Van oudsher herbergden botanische tuinen exotische plantencollecties die voor wetenschappelijke doeleinden van ver werden geïmporteerd. Dat een hortus botanicus daarnaast een prachtige plek is om te ontspannen laten deze vijf tuinen zien.

De botanische tuin van professor Van Iterson

De botanische tuin bij de TU Delft werd in 1917 door professor Van Iterson opgericht vanuit een belangstelling voor tropische landbouwkunde in Nederlands-Indië. Je vindt er onder andere de taxusboom, die bij leven een grondstof voor kankermedicijnen produceert en ook postuum nuttig is.

Bekijk de video

Groen geluk

Wanneer loodgieter Piet eind jaren 90 in een psychisch dal terechtkomt blijkt tuinieren het beste medicijn. Ruim twintig jaar later is Passiflorahoeve Harskamp het resultaat: een botanische tuin met veel hybride soorten en een subtropische vlindertuin die jaarlijks duizenden bezoekers trekt.

Bekijk de video

Man van zijn woord

Ook de Universiteit Utrecht is voorzien van een eigen botanische tuin. Je vindt er onder andere de broodboom, waarvan de vruchten door het zetmeel naar brood en aardappels smaken. In Suriname wordt hij ook wel ‘man van zijn woord’ genoemd, omdat deze boom altijd in voedsel voorziet.

Bekijk de video

Nijmeegse Alpen

In de jaren 70 is de ruime Nijmeegse Hortus aangelegd op basis van plantengemeenschappen. Geen bordjes dus, maar plantensoorten bijeen die in het wild ook naast elkaar voorkomen.
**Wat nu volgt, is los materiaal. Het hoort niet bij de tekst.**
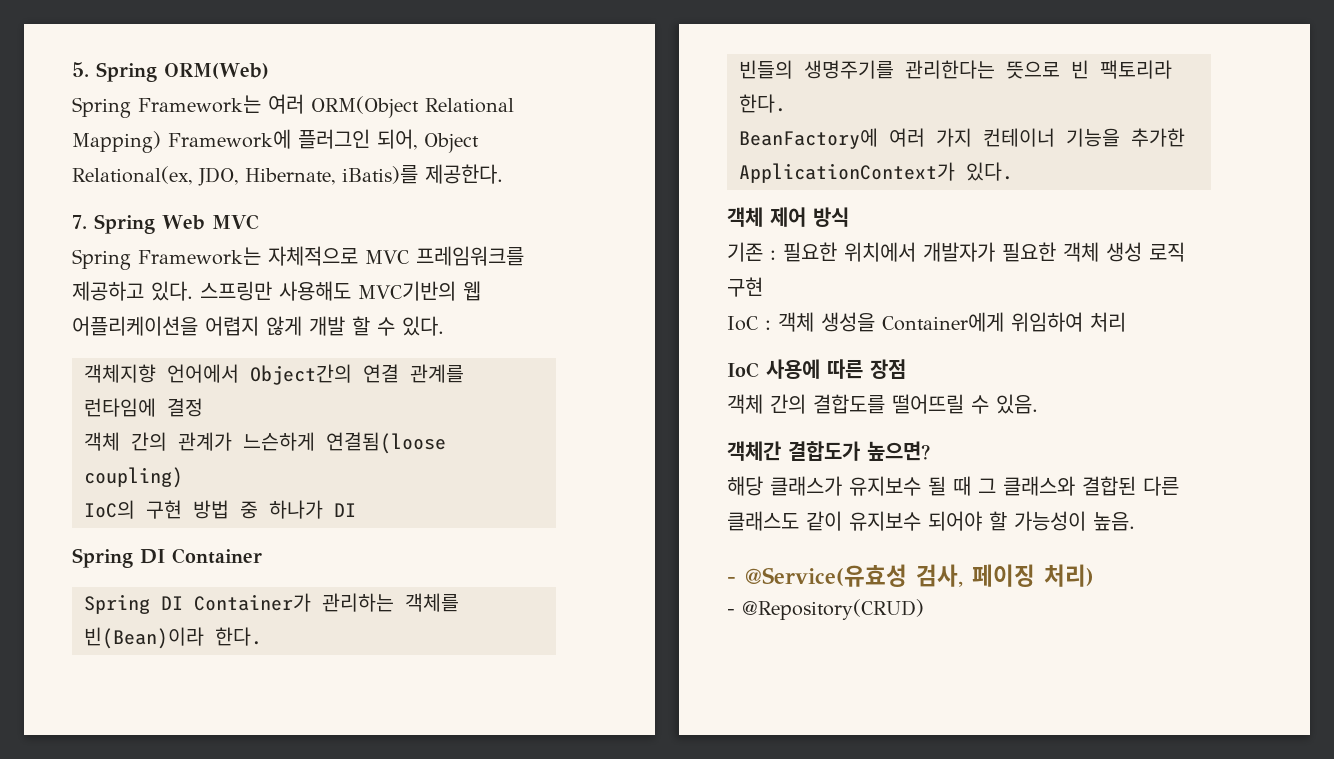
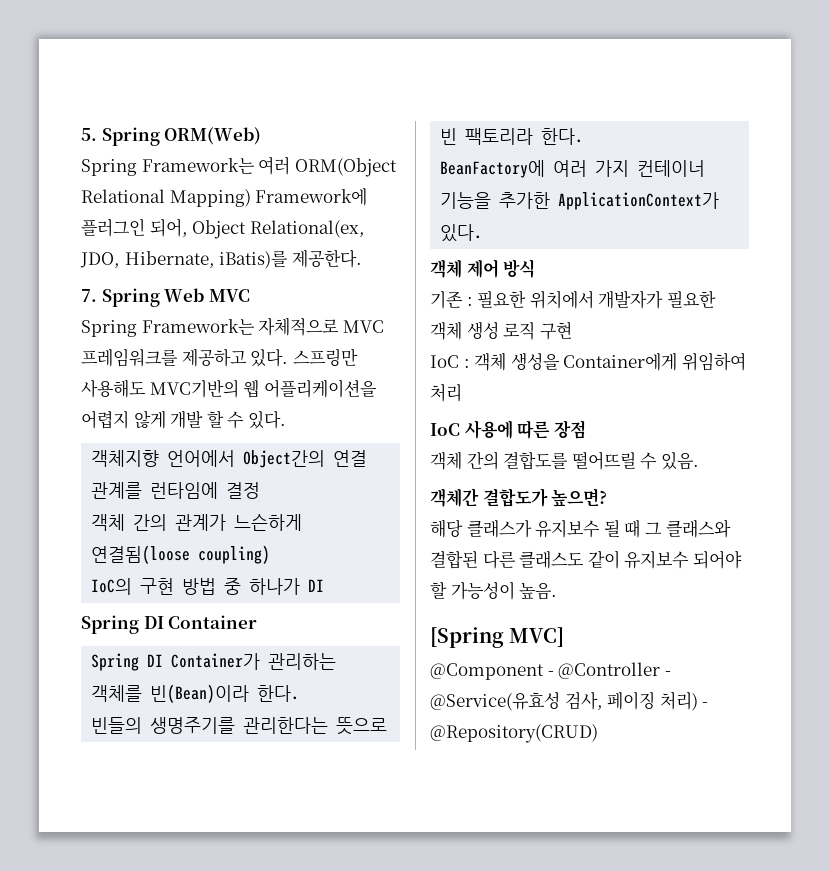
(1135, 521) none -> [430,627,565,648] [430,662,661,680] [Spring MVC] // @Component - @Controller
(1094, 575) // -> (698, 701) none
Onder de nagebootste landschappen vind je er zelfs een alpineterrein waarvoor rotsblokken uit de Ardennen zijn gehaald.

Bekijk de video

Intelligente planten

In de botanische tuin van Leiden laat professor in de filosofie Wouter Oudemans de wijsheid van planten zien. Zo heeft de tweeslachtige ginkgo bilobaboom geen insecten nodig om vruchten te krijgen. De vruchten van deze pientere plant stinken bovendien naar kadavers, wat aaseters aantrekt die helpen met de verspreiding.